I’ll always remember that first pea straight from the pod, picked from my grandma’s garden as a little girl. It was the sweetest pea I’d ever had and ever since then I was hooked - determined to grow my own food when I had my own space.
My primary motivations for getting an allotment were both for environmental reasons, and also just how good fresh fruit and vegetables taste. When you grow your own food, you start to become more aware of the importance of eating seasonally both for flavour and nutrients. Nothing beats homegrown potatoes for their crisp delicate taste and once you’ve tried homegrown sweetcorn you can never go back - supermarket sweetcorn just doesn’t cut it anymore.
However the health benefits for taking on an allotment are endless. Firstly, you control the growing conditions. All of our crops are grown organically, meaning I know exactly what ends up on our plate.
Gardening is also a full body work out - no really! I’ve never been one to stick to a gym membership but I can put in a few hours at the allotment and not consider it a workout, until the next day when my muscles ache. It’s definitely helped improve both my strength and flexibility, not to mention the sheer amount of squats completed when planting out crops.
There’s also the invaluable benefits of gardening on your mental health. It’s widely been reported that finding your green fingers can help reduce depression, anxiety and stress, not to mention loneliness as you form a network with other plot-holders. I’ve recently had a baby and it’s been quite an identity adjustment becoming a new mum. The allotment has helped my mental wellbeing enormously, forcing me outside to find five minutes of ‘me time’, which in turn makes me a better mother.

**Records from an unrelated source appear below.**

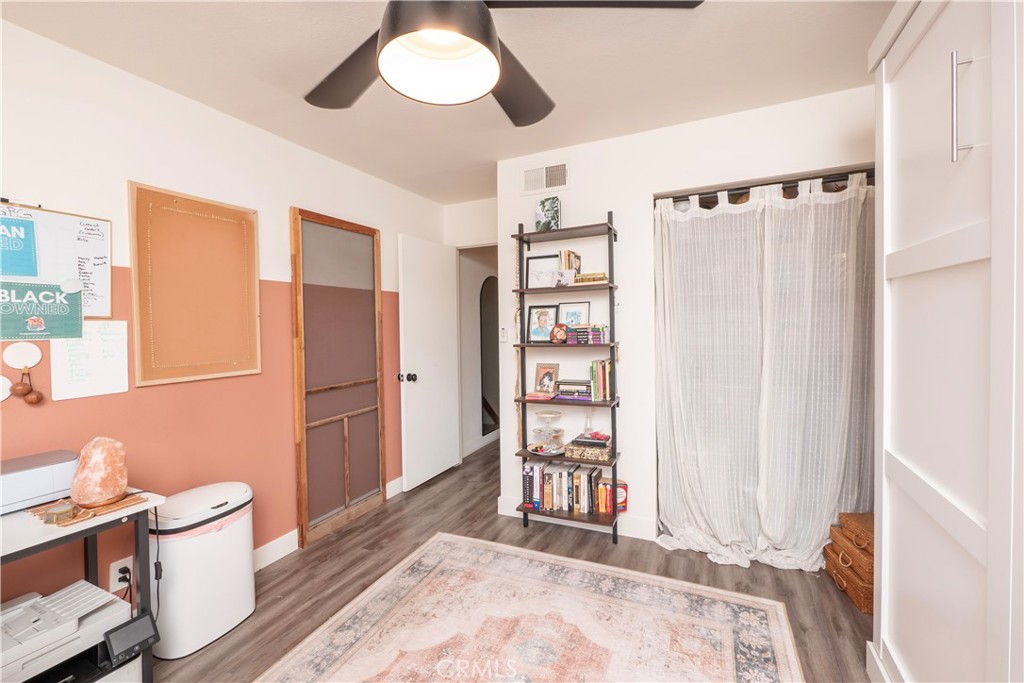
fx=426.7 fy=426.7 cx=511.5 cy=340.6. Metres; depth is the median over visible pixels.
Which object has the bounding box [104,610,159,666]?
printer control panel
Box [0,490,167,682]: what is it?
desk
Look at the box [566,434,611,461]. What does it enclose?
decorative box
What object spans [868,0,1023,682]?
white cabinet
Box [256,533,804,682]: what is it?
rug
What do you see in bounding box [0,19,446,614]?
left wall
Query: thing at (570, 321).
picture frame
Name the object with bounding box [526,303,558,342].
picture frame
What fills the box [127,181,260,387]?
cork board
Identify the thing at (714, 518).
curtain
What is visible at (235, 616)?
trash can
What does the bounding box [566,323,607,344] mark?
book stack
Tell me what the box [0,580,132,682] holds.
printer
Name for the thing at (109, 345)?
paper
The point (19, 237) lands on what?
blue poster
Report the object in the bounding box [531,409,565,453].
glass cake stand
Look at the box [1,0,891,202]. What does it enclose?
ceiling
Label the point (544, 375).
picture frame
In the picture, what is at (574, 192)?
back wall
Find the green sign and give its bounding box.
[0,279,82,341]
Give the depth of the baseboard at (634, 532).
2.71 m
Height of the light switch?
0.111 m
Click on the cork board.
(237, 218)
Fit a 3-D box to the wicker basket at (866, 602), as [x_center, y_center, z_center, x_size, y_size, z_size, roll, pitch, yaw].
[1.724,1.130,2.042,0.300,0.163,0.343,0,2,11]
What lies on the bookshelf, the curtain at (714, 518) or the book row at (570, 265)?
the book row at (570, 265)
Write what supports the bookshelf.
on the floor
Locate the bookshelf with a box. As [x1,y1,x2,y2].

There’s a definite feeling of accomplishment with an allotment. Plants can challenge and frustrate you but nothing beats the feeling when you tried to grow something and it only went and worked.
For me, having an allotment is a way of life. So if you’re considering taking up gardening, please do. If you’re thinking about putting your name on an allotment waiting list - make that leap. It might well be the best thing you do.